Charitable Lead Trust infographic


There are two main types of CLTs: grantor and non-grantor, the biggest difference between these two being the tax implications of each.


What is a Grantor Charitable Lead Trust?

With a grantor CLT the remaining assets at the end of the trust term revert to the grantor. Grantor CLTs can help address the challenge of too much taxable income in a specific calendar year, because they allow donors to consolidate charitable deductions for future donations into a larger deduction for a single year. Grantor CLTs provide grantors an upfront charitable income tax deduction for the present value of the annual charitable payments (although income generated from the trust assets each year is taxable to the grantor), but they have minimal impact on transfer taxes (because the remaining assets come back into the grantor’s estate at the end of the trust term, so there is little shrinkage of the taxable estate).

Accordingly, grantor CLTs are often funded in years when the grantor has a big spike in taxable income, such as large windfalls from the sale of a business, or other one-time boosts to earnings. In low interest rate environments, the upfront charitable income tax deduction received from a grantor CLT can be 60-70% or more of the initial funding amount. With good investment management over the term of the trust, the donor can be expected to receive much of that original funding back.


What is a Non-Grantor Charitable Lead Trust?

The second and more popular type of CLT is a non-grantor CLT where the remaining assets pass to heirs. Non-grantor CLTs help to address the challenge of too much wealth at death, leading to exposure to transfer taxes, by giving the donor a transfer tax deduction for the present value of the stream of income that will be paid to charity during the trust term.
By strategically structuring the term and the charitable payout, it is possible to receive a transfer tax deduction that perfectly offsets the trust funding amount.

These assets pass on to heirs at the end of the trust term, so this is a good way to meet charitable goals while also shrinking taxable estates through transfer tax-free asset transfers to heirs. No income tax reduction benefit is provided, but in contrast to the grantor CLT, the annual income produced by the trust assets is not taxable to the grantor.


Advantages of a CLT

The biggest advantage of a CLT is its ability to reduce your tax burden, with the specific tax benefits depending on the type of CLT in question and whether the money is distributed to non-charitable beneficiaries during your lifetime or after.

If you have a non-grantor trust and the trust term ends during your lifetime, you may have to pay gift taxes, but as previously mentioned, there are ways to structure the trust in such a way that minimizes or even eliminates gift taxes on the amount passed on the non-charitable beneficiary.

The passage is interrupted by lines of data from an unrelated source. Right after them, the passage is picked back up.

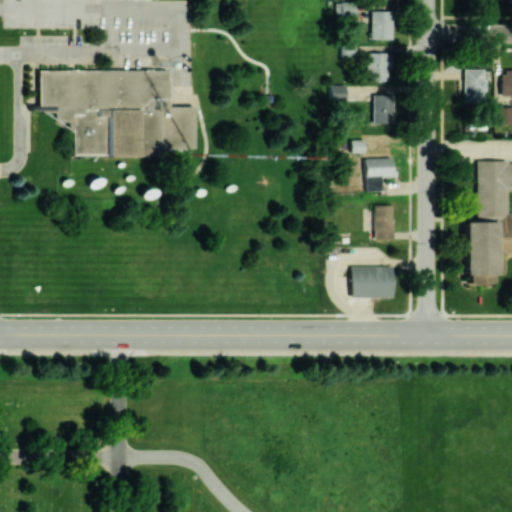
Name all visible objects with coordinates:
building: (345, 9)
building: (378, 24)
road: (174, 32)
road: (469, 33)
building: (346, 49)
building: (376, 66)
building: (505, 81)
building: (471, 84)
building: (334, 92)
building: (378, 108)
building: (111, 111)
building: (113, 111)
building: (502, 114)
road: (18, 119)
building: (354, 145)
road: (469, 148)
road: (427, 167)
building: (374, 171)
building: (380, 221)
building: (487, 222)
building: (368, 281)
road: (256, 335)
road: (256, 352)
road: (120, 395)
park: (214, 433)
road: (60, 455)
road: (191, 460)
road: (120, 484)
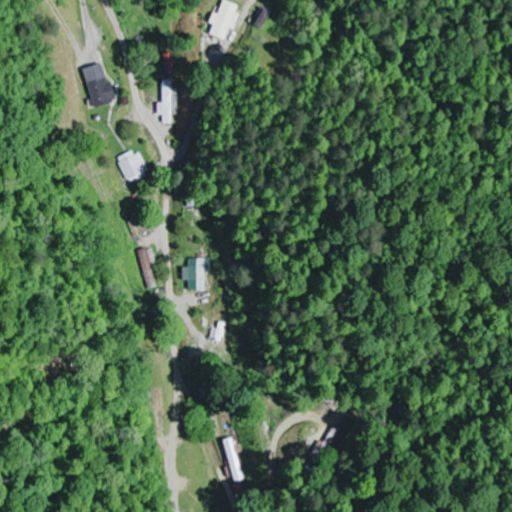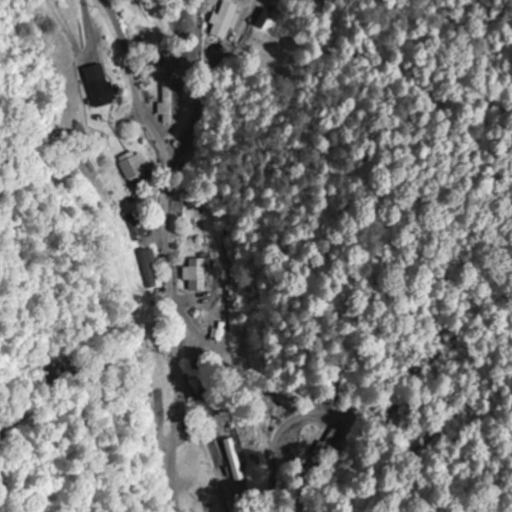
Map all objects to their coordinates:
building: (223, 19)
building: (102, 84)
building: (168, 101)
building: (136, 166)
road: (170, 187)
building: (141, 225)
building: (151, 268)
building: (197, 274)
building: (325, 444)
building: (236, 459)
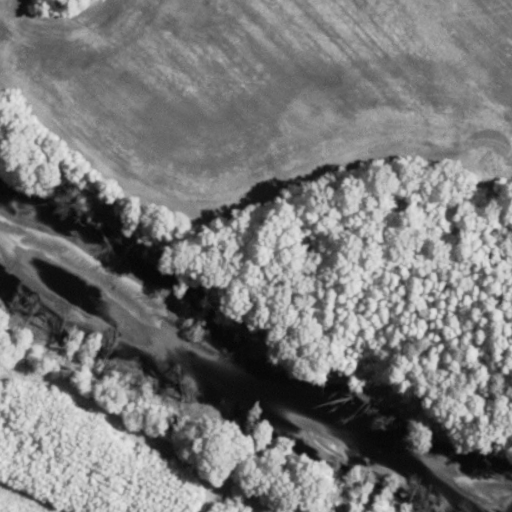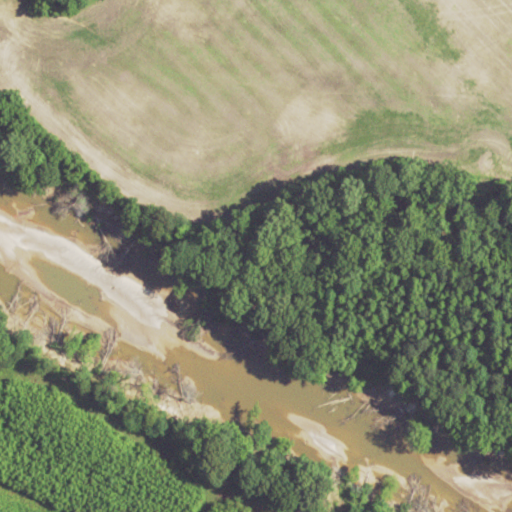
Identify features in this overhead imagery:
river: (246, 375)
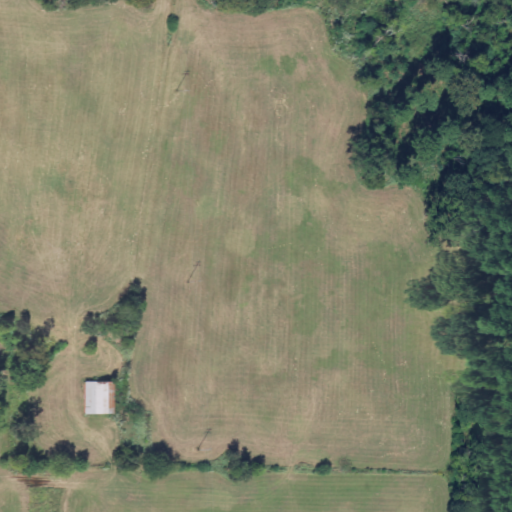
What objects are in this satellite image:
building: (99, 398)
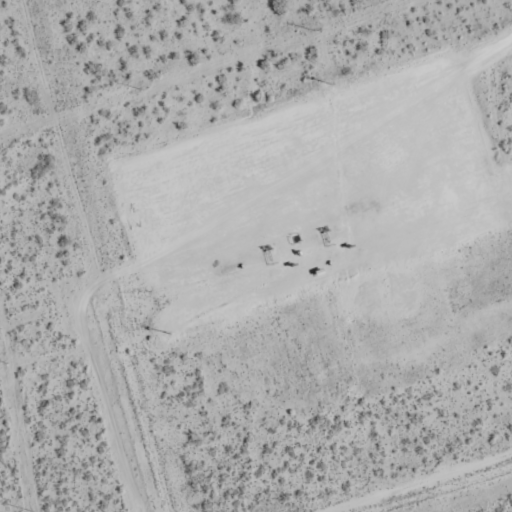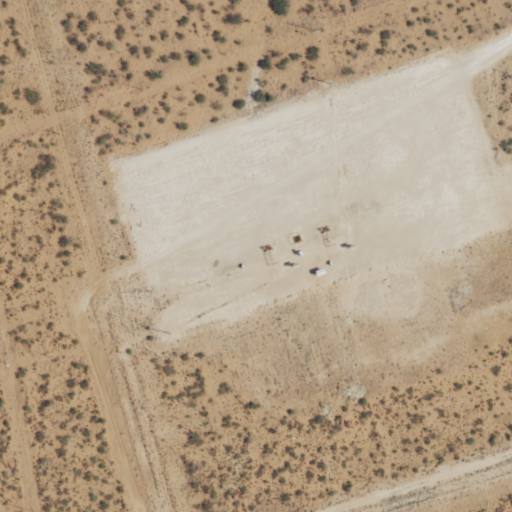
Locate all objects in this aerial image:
road: (484, 51)
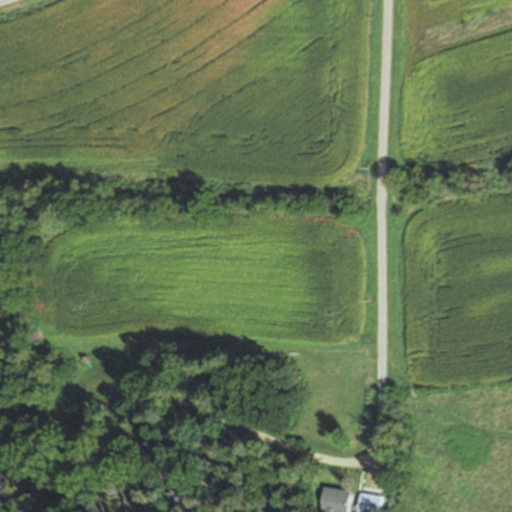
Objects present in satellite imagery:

If the term of the trust is your lifetime, then a non-grantor trust can potentially reduce estate taxes payable upon your death, while also preserving wealth for future generations, since your estate will be eligible for an estate tax charitable deduction, based on the amount of payments made to charitable organizations during the term of the trust.

Additionally, because the charitable beneficiaries of the trust enjoy the certainty of a fixed stream of funding, CLTs can be a good vehicle for long-term charitable commitments and endowment funding.


CLTs and Donor-Advised Funds

Depending on the type of CLT, it can be challenging or impossible to change charitable beneficiaries after the trust is established, and at the very least may require an amendment to the trust. In order to preserve greater flexibility here, a Donor Advised Fund (DAF) can be a good complement to a CLT. By designating the DAF as the sole charitable beneficiary of the CLT, you can then advise the DAF to make grants to the charities of your choosing and change those charities at any time.


Is a Charitable Lead Trust Right for You?

Charitable legacy planning is incredibly personal and there is no one size fits all approach. That being said, depending on your financial legacy goals, CLTs can be an excellent option to consider, especially if you have both charitable legacy and inheritance goals.